Exercise objective
An exact copy is needed of the lines in the entries below from the line with "html: <div> <span>" up to and including the line with "flex-direction: column ->", and of nothing else. Leave the pictures out.

Provided information
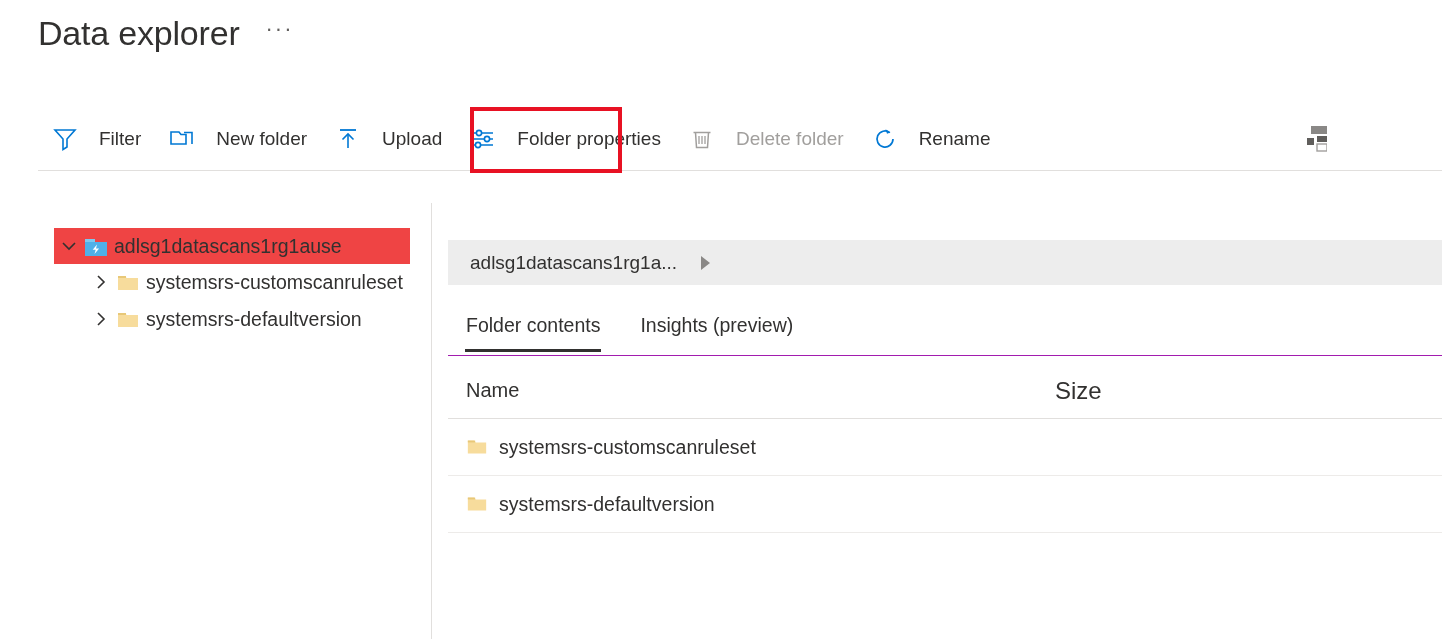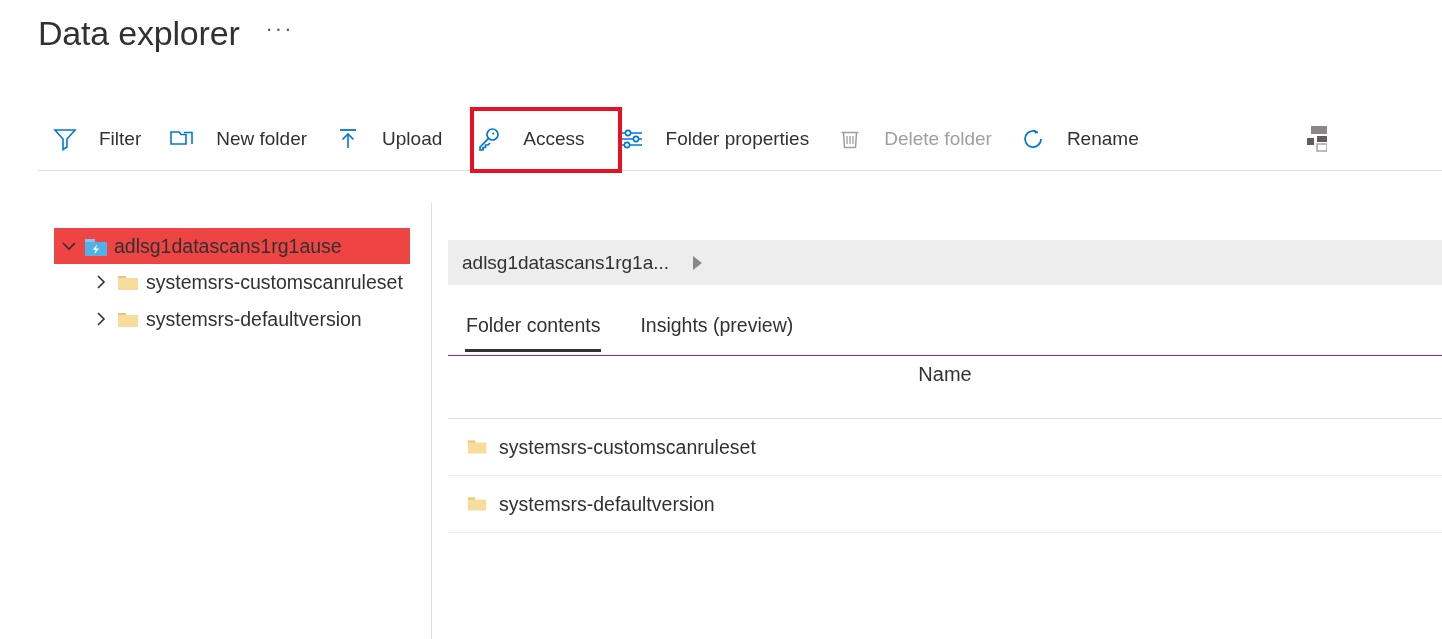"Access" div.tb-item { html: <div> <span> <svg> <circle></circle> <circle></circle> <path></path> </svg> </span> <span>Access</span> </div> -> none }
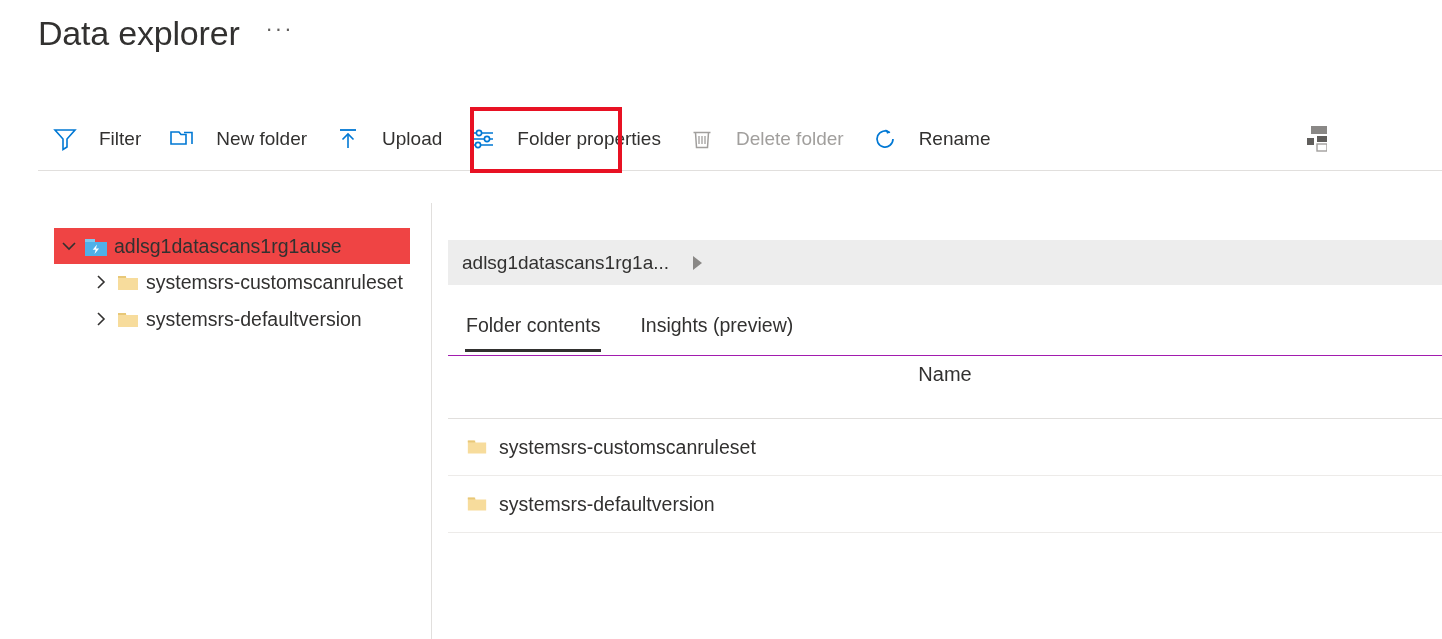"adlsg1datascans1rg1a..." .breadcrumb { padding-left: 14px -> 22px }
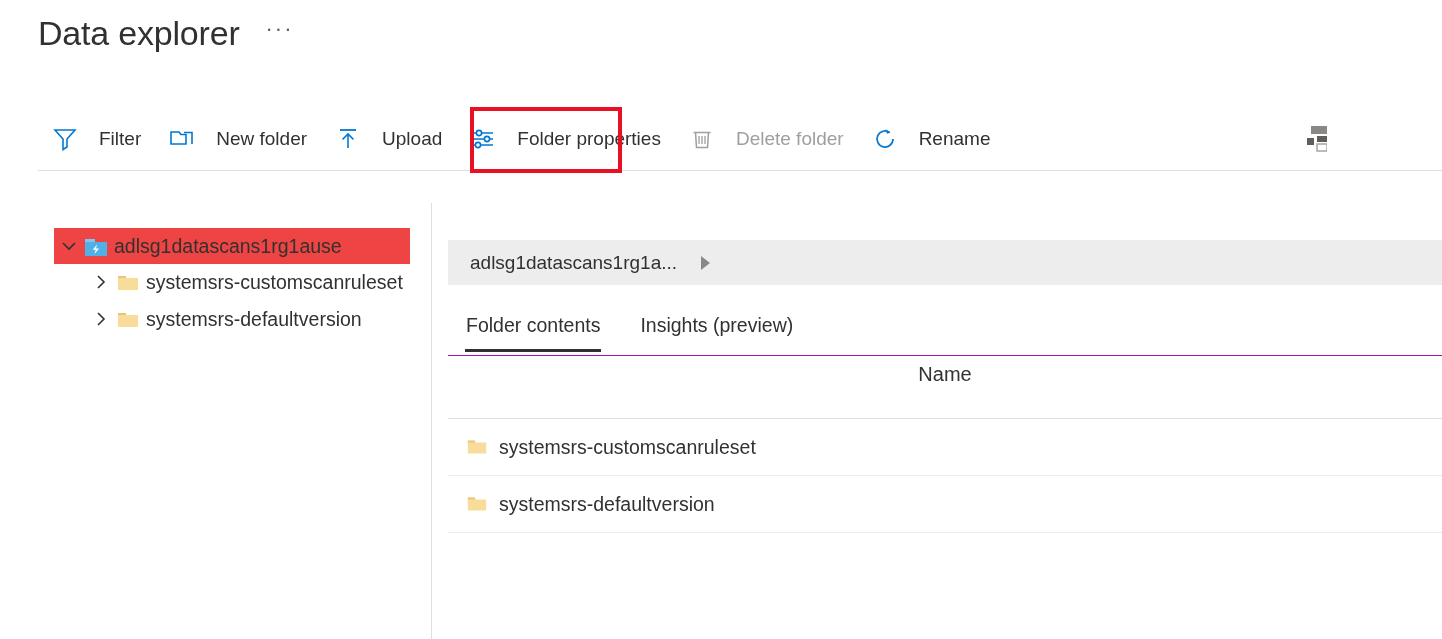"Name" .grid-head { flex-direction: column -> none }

...

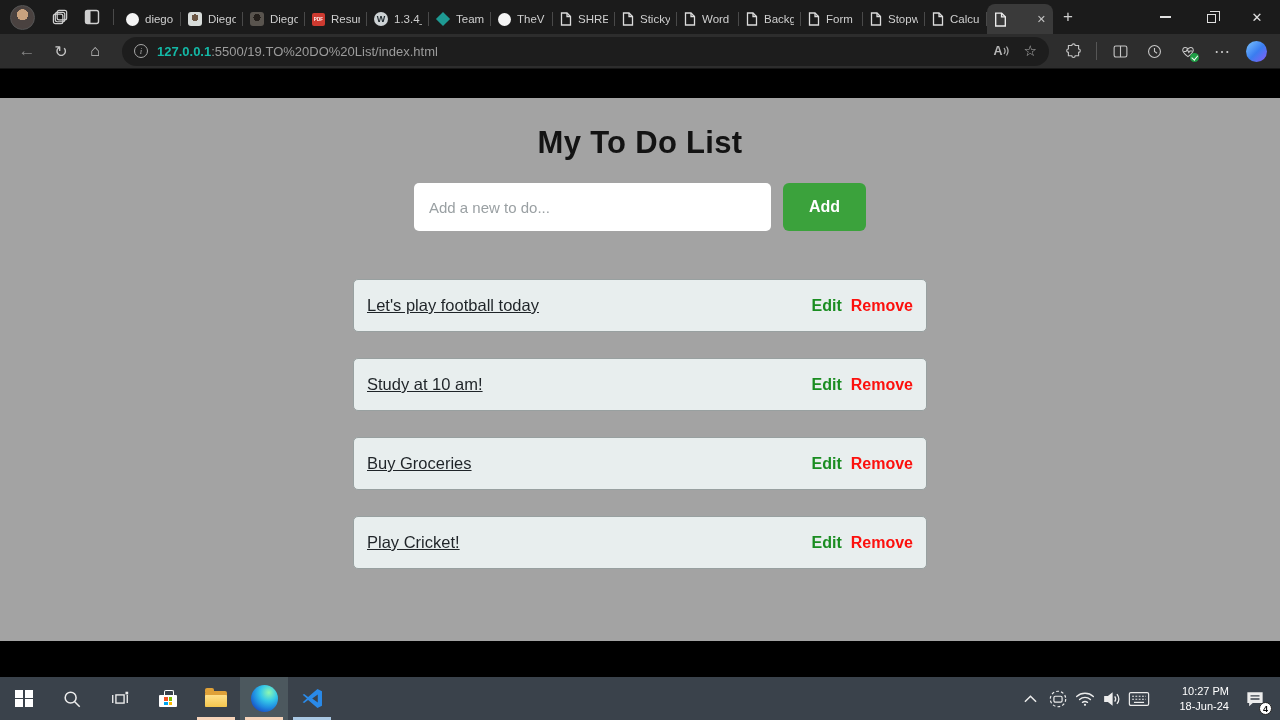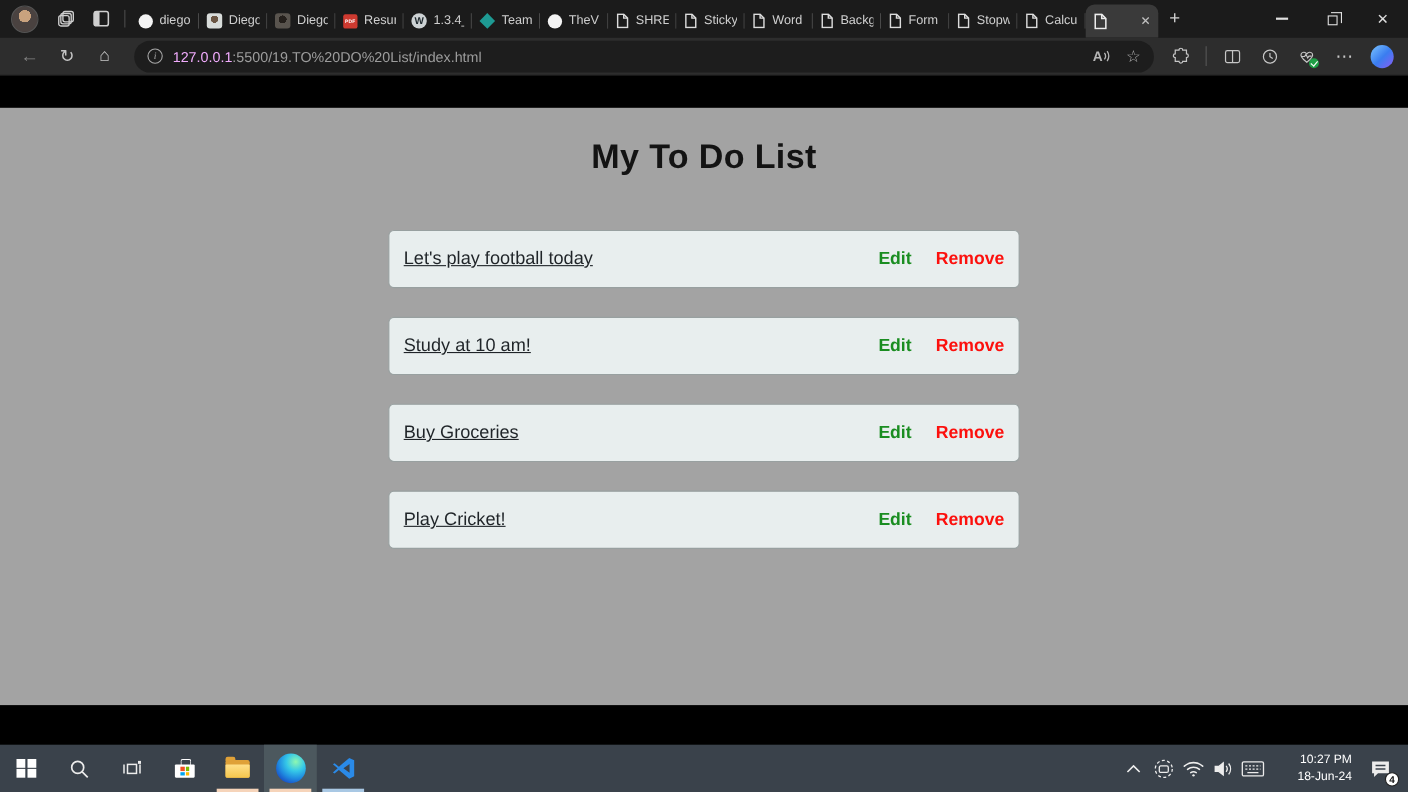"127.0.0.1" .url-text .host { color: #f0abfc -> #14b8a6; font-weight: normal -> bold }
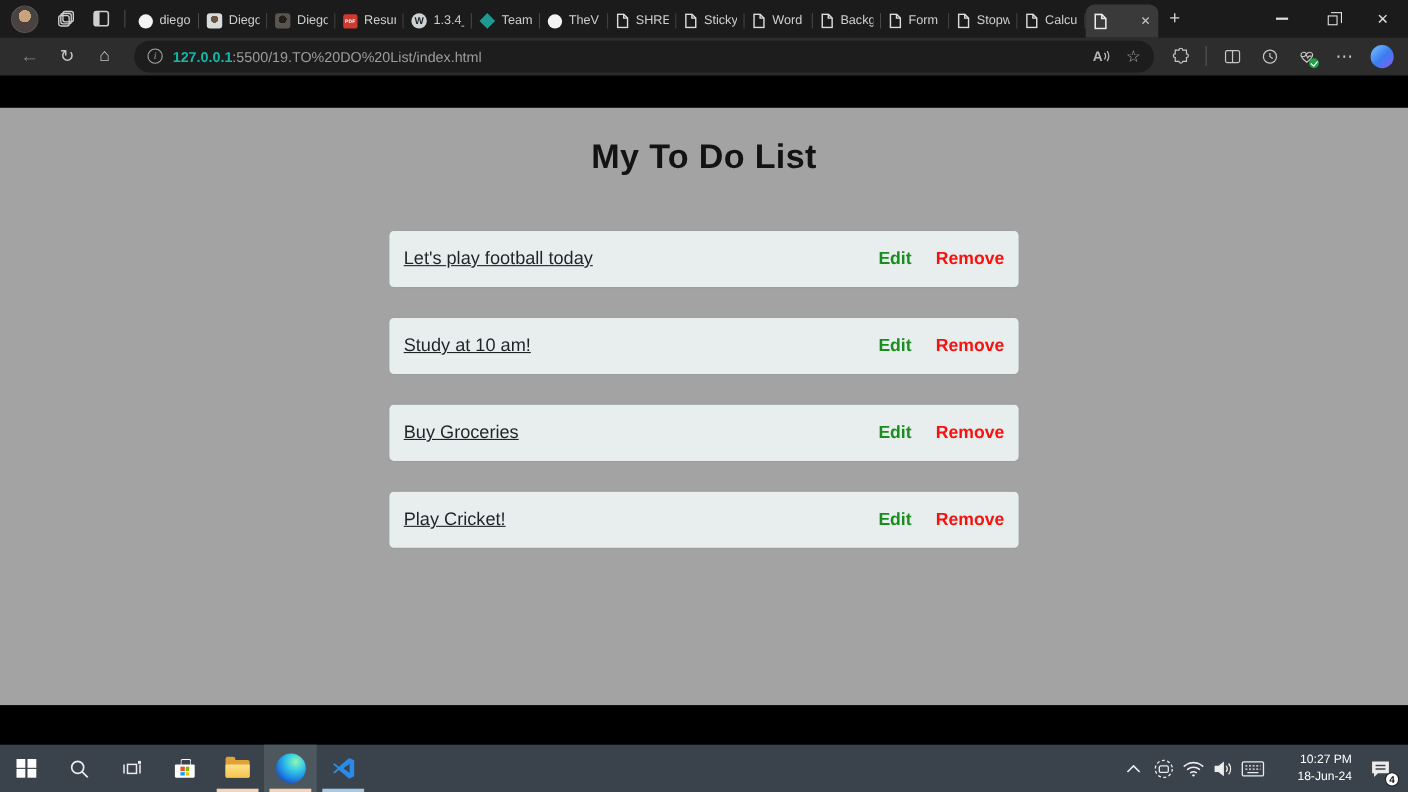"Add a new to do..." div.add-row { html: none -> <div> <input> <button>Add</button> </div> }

...

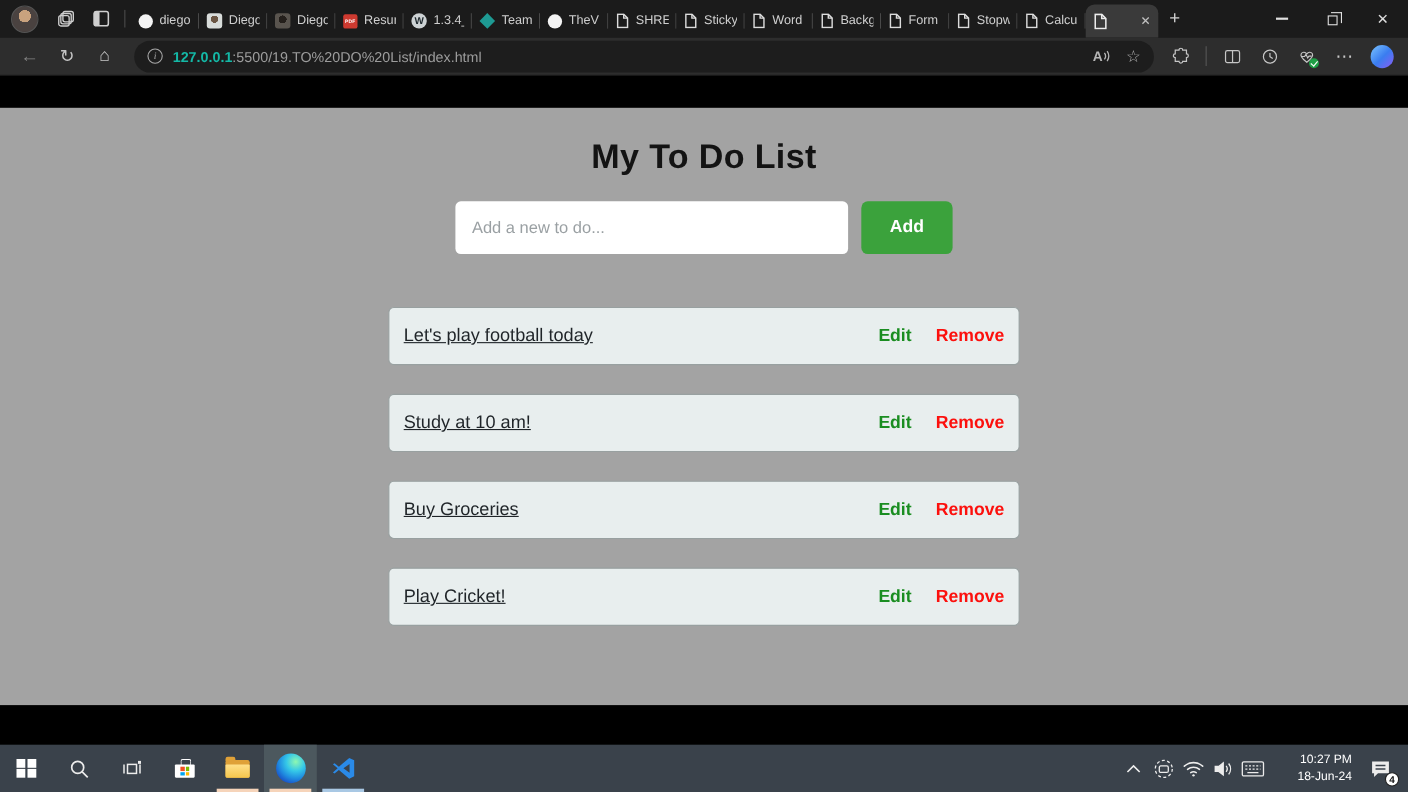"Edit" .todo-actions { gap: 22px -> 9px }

Exercise answer
"Access" div.tb-item { html: <div> <span> <svg> <circle></circle> <circle></circle> <path></path> </svg> </span> <span>Access</span> </div> -> none }
"adlsg1datascans1rg1a..." .breadcrumb { padding-left: 14px -> 22px }
"Name" .grid-head { flex-direction: column -> none }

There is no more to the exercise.